EXERCISE PROMPT ▸
An exact reproduction of the records is required, with all pictures omitted.

- Opening Delimiter -

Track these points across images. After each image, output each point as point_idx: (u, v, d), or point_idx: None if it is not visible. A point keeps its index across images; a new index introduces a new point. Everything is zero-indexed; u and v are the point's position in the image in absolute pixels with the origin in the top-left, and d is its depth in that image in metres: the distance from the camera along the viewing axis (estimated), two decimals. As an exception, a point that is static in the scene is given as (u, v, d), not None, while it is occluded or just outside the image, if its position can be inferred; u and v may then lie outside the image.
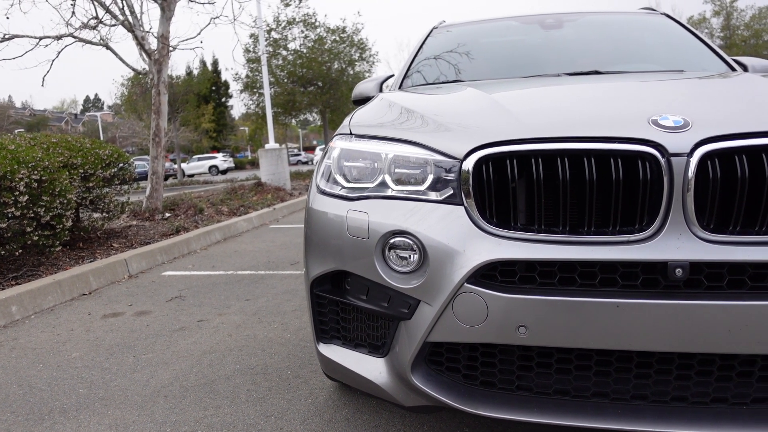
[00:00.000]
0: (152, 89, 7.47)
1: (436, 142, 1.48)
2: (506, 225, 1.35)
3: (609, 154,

- Closing Delimiter -

SOLUTION ▸
Track these points across images. After each image, output each point as point_idx: (u, v, d), or point_idx: None if it is not visible. A point keeps its index across images; a new index introduces a new point. Everything is zero-indexed; u and v are the point's position in the image in absolute pixels with the origin in the top-left, and d is its depth in that image in metres: the distance from the camera along the viewing axis (estimated), two decimals. As an exception, a point that is static in the scene is given as (u, v, d), not None, while it is occluded or just outside the image, if its position can be inferred; u and v may then lie outside the image.
[00:00.000]
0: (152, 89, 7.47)
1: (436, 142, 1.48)
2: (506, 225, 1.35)
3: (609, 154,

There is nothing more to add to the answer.